Rotator cuff tears are a common cause of pain and disability among adults. Most tears occur in the supraspinatus muscle, but other parts of the cuff may be involved. Some of the signs of a rotator cuff tear include:
- Atrophy or thinning of the muscles about the shoulder
- Pain when lifting the arm
- Pain when lowering the arm from a fully raised position
- Weakness when lifting or rotating the arm
- Crackling sensation (crepitus) when moving the shoulder in certain positions
Symptoms can develop immediately after trauma, such as a lifting injury or a fall on the affected arm. When the tear occurs with an injury, there may be sudden acute pain, a snapping sensation and an immediate weakness of the arm. Symptoms may also develop gradually with repetitive overhead activity or following long-term wear. In general, pain is felt in the front of the shoulder and may travel down the side of the arm. Pain may be mild initially and progress over time to affect the person at rest or with no activity at all. There may be pain when lying on the involved side and at night affecting sleep habits.
The rotator cuff consists of four muscles and tendons that cover the top of the upper arm bone (humeral head). The rotator cuff compresses the humeral head into the socket (glenoid) and enables the arm to elevate and rotate. The four muscles of the cuff include the supraspinatus, infraspinatus, subscapularis, and teres minor muscles and are attached to the scapula on the back through a single tendon unit. The subscapularis is the only muscle that attaches to the front of the shoulder (lesser tuberosity). The remaining muscles attach to the greater tuberosity (Figure 1).
Causes of rotator cuff tears
The rotator cuff can tear from a single traumatic event. People may report recurrent shoulder pain for several months and a specific injury that triggered the onset of the pain. A rotator cuff tear can occur in the setting of another injury to the shoulder, such as a dislocation and/or fracture of the humerus. The majority of tears occur from overuse of these muscles and tendons over a period of several years. People who are especially at risk for overuse are those who engage in repetitive overhead motions such as overhead athletes (baseball, tennis, weight lifting) and manual laborers (roofers, carpenters, car mechanics). Rotator cuff tears occur most commonly in people who are over the age of 40.

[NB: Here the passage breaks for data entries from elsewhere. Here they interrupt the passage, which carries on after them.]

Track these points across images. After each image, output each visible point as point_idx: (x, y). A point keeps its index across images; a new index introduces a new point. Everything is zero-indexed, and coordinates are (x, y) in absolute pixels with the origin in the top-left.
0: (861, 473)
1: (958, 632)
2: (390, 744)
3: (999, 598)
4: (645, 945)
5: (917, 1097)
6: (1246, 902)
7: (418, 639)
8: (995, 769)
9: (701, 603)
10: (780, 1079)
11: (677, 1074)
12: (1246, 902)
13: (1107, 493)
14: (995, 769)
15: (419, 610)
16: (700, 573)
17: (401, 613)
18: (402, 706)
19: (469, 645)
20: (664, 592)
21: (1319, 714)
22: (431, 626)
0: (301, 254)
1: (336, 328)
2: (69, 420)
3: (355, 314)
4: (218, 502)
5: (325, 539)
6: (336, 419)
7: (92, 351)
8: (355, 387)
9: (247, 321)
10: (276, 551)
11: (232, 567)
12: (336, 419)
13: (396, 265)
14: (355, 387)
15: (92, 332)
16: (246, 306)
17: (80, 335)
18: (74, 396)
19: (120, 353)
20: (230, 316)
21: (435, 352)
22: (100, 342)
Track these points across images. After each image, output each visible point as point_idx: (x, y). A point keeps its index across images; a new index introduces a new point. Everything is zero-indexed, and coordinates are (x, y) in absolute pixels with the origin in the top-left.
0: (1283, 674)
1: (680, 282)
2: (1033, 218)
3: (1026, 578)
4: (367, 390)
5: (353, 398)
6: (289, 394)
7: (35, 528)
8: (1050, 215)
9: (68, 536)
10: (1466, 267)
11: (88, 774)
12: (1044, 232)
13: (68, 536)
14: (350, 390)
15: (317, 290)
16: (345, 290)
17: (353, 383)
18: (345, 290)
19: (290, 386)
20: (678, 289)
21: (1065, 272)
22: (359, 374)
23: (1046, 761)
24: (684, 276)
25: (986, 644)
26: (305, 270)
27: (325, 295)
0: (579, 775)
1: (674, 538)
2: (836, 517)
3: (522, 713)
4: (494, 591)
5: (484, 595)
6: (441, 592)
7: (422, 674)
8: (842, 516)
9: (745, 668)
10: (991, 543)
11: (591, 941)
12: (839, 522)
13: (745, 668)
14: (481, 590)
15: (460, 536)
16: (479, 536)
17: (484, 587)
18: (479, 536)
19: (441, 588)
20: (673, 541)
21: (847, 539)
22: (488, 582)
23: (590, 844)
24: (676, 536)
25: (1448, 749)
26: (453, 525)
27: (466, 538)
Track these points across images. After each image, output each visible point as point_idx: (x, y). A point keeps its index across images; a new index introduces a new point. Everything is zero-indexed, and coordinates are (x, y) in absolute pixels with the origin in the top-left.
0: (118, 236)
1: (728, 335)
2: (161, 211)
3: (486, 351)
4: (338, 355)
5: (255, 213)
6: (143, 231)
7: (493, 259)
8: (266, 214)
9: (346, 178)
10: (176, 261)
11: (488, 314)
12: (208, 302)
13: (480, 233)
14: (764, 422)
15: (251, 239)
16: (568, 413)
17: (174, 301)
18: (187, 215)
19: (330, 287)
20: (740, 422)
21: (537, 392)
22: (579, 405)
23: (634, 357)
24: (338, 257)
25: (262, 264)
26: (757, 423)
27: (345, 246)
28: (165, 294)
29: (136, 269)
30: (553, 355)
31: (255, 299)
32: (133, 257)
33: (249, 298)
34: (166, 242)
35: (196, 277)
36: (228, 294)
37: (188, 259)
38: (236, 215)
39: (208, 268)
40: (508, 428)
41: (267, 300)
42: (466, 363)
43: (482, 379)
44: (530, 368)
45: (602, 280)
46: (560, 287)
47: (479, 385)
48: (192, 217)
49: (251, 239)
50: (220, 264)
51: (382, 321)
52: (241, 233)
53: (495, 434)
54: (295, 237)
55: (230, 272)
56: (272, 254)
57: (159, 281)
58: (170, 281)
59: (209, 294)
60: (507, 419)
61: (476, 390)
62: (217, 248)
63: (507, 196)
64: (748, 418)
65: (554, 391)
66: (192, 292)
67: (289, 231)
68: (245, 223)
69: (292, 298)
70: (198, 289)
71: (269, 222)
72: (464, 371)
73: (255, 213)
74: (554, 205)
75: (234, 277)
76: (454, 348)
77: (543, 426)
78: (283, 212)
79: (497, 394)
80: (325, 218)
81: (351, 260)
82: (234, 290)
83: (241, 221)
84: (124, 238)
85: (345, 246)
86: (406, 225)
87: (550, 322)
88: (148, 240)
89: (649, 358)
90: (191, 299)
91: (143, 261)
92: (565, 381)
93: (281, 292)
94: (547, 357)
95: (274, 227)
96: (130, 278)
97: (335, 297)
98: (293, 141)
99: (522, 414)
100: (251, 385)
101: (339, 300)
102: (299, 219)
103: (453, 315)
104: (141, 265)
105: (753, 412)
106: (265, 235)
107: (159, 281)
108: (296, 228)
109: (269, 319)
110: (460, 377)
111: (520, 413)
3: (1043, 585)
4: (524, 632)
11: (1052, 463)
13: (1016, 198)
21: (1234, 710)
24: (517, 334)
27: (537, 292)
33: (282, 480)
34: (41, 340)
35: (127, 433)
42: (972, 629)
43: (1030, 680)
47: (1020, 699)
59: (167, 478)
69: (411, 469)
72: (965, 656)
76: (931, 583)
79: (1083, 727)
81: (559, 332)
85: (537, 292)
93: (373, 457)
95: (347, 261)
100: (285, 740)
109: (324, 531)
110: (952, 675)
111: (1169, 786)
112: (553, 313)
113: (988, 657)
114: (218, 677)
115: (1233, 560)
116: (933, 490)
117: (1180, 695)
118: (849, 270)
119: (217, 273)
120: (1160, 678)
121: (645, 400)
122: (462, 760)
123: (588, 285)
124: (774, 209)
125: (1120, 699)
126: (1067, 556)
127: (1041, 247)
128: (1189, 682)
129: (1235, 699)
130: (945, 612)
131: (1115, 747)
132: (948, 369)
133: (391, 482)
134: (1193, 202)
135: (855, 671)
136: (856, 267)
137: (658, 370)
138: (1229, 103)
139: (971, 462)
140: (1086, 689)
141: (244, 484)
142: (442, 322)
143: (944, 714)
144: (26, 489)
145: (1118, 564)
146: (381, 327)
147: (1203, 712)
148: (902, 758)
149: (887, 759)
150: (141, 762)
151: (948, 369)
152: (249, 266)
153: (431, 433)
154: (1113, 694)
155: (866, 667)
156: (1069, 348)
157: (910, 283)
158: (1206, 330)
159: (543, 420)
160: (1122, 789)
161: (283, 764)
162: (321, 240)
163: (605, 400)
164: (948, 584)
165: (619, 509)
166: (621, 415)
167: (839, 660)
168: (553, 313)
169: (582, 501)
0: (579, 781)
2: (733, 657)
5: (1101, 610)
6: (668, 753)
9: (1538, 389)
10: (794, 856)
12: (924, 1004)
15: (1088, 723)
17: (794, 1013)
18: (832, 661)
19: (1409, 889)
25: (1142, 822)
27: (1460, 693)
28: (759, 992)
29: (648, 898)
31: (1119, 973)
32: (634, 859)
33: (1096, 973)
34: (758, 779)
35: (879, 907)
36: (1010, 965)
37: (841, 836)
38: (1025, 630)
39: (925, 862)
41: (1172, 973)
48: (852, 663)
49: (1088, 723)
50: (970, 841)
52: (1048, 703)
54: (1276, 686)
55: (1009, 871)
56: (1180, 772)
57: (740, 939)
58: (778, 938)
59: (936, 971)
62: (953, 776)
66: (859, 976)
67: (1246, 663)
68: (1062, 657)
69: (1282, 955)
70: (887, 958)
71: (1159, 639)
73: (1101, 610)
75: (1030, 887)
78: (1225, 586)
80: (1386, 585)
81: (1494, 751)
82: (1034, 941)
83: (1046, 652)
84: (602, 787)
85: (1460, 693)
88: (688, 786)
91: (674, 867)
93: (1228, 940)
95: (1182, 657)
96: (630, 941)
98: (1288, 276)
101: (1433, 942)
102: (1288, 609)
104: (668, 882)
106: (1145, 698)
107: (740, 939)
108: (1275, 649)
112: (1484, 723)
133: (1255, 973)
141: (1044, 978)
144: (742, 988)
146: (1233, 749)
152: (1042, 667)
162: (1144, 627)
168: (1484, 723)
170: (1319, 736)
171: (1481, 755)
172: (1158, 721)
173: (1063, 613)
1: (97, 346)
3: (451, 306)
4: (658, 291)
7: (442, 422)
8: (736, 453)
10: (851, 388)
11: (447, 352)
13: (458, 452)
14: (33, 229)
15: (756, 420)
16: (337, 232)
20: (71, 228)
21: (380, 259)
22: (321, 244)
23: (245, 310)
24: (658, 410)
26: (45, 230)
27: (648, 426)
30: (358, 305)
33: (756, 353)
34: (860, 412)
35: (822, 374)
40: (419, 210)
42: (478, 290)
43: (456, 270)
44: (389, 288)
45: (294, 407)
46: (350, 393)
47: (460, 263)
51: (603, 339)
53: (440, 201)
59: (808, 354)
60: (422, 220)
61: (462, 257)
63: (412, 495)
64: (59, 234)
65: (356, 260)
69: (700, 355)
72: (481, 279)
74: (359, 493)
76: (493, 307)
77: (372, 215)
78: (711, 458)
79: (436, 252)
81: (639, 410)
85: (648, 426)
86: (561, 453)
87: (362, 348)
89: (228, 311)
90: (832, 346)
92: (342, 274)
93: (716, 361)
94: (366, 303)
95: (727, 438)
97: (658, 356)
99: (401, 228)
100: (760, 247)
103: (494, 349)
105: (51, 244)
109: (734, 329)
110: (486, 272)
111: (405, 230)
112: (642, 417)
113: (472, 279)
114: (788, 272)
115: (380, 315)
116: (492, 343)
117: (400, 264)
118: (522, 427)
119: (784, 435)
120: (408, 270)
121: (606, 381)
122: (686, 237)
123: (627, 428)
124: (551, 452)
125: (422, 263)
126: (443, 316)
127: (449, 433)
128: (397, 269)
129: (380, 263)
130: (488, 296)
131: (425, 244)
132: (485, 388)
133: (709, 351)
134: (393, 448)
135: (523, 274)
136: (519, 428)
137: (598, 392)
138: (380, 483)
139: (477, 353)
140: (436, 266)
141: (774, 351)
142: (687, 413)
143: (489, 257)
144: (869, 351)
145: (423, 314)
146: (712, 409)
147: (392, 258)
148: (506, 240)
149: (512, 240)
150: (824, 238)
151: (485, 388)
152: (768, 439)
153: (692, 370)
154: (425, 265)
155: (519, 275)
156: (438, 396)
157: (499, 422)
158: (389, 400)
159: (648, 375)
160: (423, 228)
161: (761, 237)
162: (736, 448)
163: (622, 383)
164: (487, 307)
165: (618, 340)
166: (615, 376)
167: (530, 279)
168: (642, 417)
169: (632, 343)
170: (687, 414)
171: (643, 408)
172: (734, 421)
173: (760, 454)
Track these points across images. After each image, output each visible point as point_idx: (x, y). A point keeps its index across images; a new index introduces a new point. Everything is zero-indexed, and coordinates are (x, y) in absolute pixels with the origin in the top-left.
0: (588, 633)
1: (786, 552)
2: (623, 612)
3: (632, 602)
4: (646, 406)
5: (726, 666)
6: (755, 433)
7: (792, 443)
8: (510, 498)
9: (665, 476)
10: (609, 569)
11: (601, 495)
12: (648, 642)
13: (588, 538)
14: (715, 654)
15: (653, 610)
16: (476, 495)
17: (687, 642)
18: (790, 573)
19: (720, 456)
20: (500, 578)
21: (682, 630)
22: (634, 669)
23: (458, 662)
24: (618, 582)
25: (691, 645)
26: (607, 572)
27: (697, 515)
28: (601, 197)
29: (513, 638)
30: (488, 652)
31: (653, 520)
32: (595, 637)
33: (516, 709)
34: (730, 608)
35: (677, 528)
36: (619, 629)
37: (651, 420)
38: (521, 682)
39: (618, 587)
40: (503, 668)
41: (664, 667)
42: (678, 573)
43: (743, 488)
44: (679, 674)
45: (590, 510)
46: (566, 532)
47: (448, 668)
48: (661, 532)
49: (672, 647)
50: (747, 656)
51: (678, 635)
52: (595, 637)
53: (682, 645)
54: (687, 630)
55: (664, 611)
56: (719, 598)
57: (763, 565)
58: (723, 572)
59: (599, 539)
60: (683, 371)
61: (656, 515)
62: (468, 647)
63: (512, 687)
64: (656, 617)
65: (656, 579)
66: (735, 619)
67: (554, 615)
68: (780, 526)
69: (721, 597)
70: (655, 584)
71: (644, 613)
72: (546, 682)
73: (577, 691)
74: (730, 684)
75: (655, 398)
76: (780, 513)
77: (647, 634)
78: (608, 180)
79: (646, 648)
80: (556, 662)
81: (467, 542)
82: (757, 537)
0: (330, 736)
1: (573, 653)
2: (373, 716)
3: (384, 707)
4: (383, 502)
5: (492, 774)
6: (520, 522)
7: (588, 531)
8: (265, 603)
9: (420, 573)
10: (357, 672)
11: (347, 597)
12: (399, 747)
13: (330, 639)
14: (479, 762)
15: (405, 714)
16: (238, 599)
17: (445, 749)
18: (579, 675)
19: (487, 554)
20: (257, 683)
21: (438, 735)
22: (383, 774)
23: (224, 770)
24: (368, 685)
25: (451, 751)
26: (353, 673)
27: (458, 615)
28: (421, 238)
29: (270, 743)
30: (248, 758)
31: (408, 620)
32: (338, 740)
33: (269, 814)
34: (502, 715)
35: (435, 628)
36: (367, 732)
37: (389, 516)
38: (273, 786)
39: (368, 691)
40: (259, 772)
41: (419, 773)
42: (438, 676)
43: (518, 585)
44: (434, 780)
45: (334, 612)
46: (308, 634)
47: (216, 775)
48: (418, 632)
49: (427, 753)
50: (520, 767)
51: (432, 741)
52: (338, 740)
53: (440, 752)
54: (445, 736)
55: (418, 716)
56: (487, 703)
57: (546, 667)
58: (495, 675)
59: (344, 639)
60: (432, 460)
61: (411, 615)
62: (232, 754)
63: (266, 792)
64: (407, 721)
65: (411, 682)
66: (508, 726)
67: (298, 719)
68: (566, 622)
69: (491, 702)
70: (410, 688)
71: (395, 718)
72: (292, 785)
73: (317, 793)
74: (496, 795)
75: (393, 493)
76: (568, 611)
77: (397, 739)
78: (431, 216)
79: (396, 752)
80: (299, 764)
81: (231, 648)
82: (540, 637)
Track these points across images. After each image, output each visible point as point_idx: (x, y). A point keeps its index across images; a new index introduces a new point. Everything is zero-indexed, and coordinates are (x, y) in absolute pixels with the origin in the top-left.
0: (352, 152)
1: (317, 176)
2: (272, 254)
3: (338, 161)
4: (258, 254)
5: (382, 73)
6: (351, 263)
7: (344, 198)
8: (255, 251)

Diagnosis of a rotator cuff tear is based on history, symptoms, and physical examination. X-rays are initially performed to evaluate the shoulder joint and to rule out other issues such as arthritis. Further imaging studies, such as MRI (magnetic resonance imaging) and ultrasound are often obtained to confirm the tear and for surgical planning purposes (Figure 2). Shoulder pain may be a result of other problems such as a "pinched nerve" in the neck, requiring additional studies, such as spine x-rays, MRI, and electro-diagnostic studies.
Nonsurgical treatment may result in pain relief and improved function of the shoulder.
Nonsurgical treatment options include:
- Rest and restricted overhead activity
- Temporary use of a sling
- Anti-inflammatory medication
- Steroid injections
- Physical therapy
Surgery may be recommended if:
- Nonsurgical treatment does not relieve symptoms
- The tear is acute and symptomatic
- The tear is in the shoulder of the dominant arm of an active person
- If maximum strength in the arm is needed for overhead work or sports
The type of surgery performed depends on the size, shape, and location of the tear. A partial tear may require only a trimming procedure, called a " debridement. " A complete tear is repaired by either suturing the two sides of the tendon back together or from where the tendon inserts into the bone of the arm (humerus). The three general methods for surgery involve arthroscopic, "mini-open" and "open" procedures. As the arthroscopic method has evolved, many surgical repairs that were performed as inpatient procedures can now be done on an outpatient basis.
Postoperatively, the shoulder is immobilized in a sling or similar device to allow the tear to heal. The length of immobilization partially depends upon the severity of the tear. After 4 to 6 weeks of immobilization, the therapy program begins with passive motion such as pendulum and pulley exercises. By weeks 8 to 12, the program shifts to active and resistive training exercises. Complete recovery may take four to six months.
- A strong commitment to rehabilitation is important to achieve a good surgical outcome. The doctor will determine when it is safe to return to overhead work and sports activity.